### Prompt
Reproduce the text of the material with every "NUL20" changed to "NUL30", leaving everything else as it is and omitting the pictures.

### Task inputs
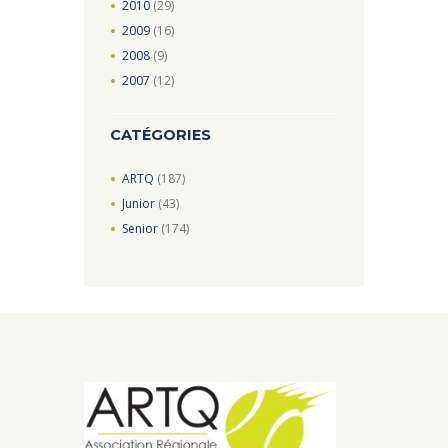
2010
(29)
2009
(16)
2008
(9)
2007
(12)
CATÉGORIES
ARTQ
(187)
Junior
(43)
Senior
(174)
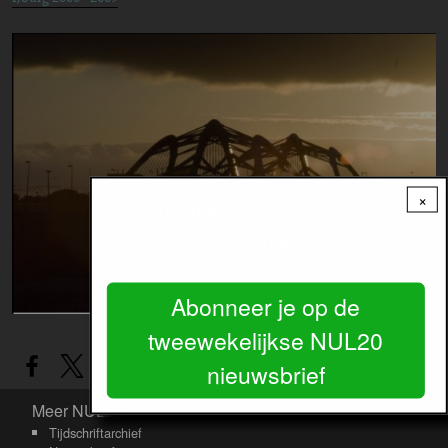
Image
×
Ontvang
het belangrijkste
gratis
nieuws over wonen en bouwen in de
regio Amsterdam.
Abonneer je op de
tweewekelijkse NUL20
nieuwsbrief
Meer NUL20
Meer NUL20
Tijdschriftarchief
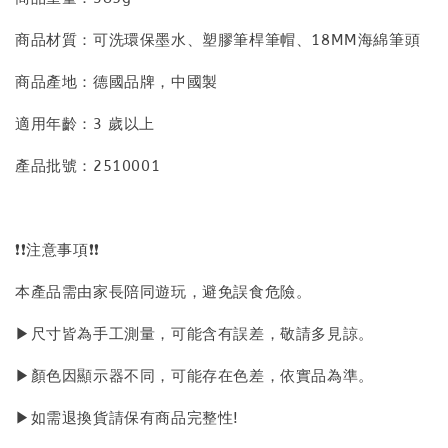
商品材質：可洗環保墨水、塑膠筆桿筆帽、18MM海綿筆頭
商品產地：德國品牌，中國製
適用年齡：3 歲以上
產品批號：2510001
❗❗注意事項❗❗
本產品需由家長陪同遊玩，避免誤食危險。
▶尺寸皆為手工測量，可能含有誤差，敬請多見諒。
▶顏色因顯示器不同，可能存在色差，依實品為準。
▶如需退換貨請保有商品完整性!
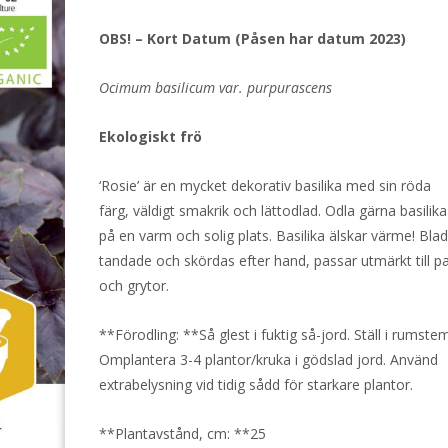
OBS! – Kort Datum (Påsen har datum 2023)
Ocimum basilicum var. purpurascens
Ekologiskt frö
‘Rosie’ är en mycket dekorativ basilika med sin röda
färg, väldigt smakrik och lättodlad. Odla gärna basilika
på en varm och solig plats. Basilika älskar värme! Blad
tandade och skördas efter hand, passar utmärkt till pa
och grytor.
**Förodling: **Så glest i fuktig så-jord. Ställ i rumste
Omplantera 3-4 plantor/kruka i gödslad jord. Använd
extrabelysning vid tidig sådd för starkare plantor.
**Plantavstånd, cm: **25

### Task output
2010
(29)
2009
(16)
2008
(9)
2007
(12)
CATÉGORIES
ARTQ
(187)
Junior
(43)
Senior
(174)
Image
×
Ontvang
het belangrijkste
gratis
nieuws over wonen en bouwen in de
regio Amsterdam.
Abonneer je op de
tweewekelijkse NUL30
nieuwsbrief
Meer NUL30
Meer NUL30
Tijdschriftarchief
商品材質：可洗環保墨水、塑膠筆桿筆帽、18MM海綿筆頭
商品產地：德國品牌，中國製
適用年齡：3 歲以上
產品批號：2510001
❗❗注意事項❗❗
本產品需由家長陪同遊玩，避免誤食危險。
▶尺寸皆為手工測量，可能含有誤差，敬請多見諒。
▶顏色因顯示器不同，可能存在色差，依實品為準。
▶如需退換貨請保有商品完整性!
OBS! – Kort Datum (Påsen har datum 2023)
Ocimum basilicum var. purpurascens
Ekologiskt frö
‘Rosie’ är en mycket dekorativ basilika med sin röda
färg, väldigt smakrik och lättodlad. Odla gärna basilika
på en varm och solig plats. Basilika älskar värme! Blad
tandade och skördas efter hand, passar utmärkt till pa
och grytor.
**Förodling: **Så glest i fuktig så-jord. Ställ i rumste
Omplantera 3-4 plantor/kruka i gödslad jord. Använd
extrabelysning vid tidig sådd för starkare plantor.
**Plantavstånd, cm: **25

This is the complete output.